We analyzed the morphology, metabolomes, and transcriptomes of quinoa seedlings subjected to different phosphorus levels. The latter significantly influenced the phenotypic traits of the quinoa seedlings. The plants under the low-phosphorus treatment were shorter and had smaller leaves than the control, whereas those exposed to moderately high phosphorus levels grew more vigorously, were taller, and had larger leaves than the control. We found that there was no high phosphorus poisoning in high-phosphorus treatment, and we will continue to increase the phosphorus level in the follow-up test. We detected a total of 1057 metabolites, of which those related to glycerophospholipid metabolism, glycerolipid metabolism, and glycolysis and glyconeogenesis were differentially expressed in response to variations in the phosphorus level. We also annotated 29,232 via KEGG transcriptomics.
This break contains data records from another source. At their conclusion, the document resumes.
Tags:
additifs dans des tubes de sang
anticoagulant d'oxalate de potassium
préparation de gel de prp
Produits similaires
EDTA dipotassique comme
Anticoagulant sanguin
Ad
The present study revealed 15 DEMs and 11 DEGs that putatively enable quinoa seedlings to contend with low exogenous phosphorus bioavailability. The findings of this study will help breeders develop quinoa cultivars that tolerate phosphorus deficiency, produce high grain yield and quality, reduce phosphate fertilizer application and costs, and help maintain global food security.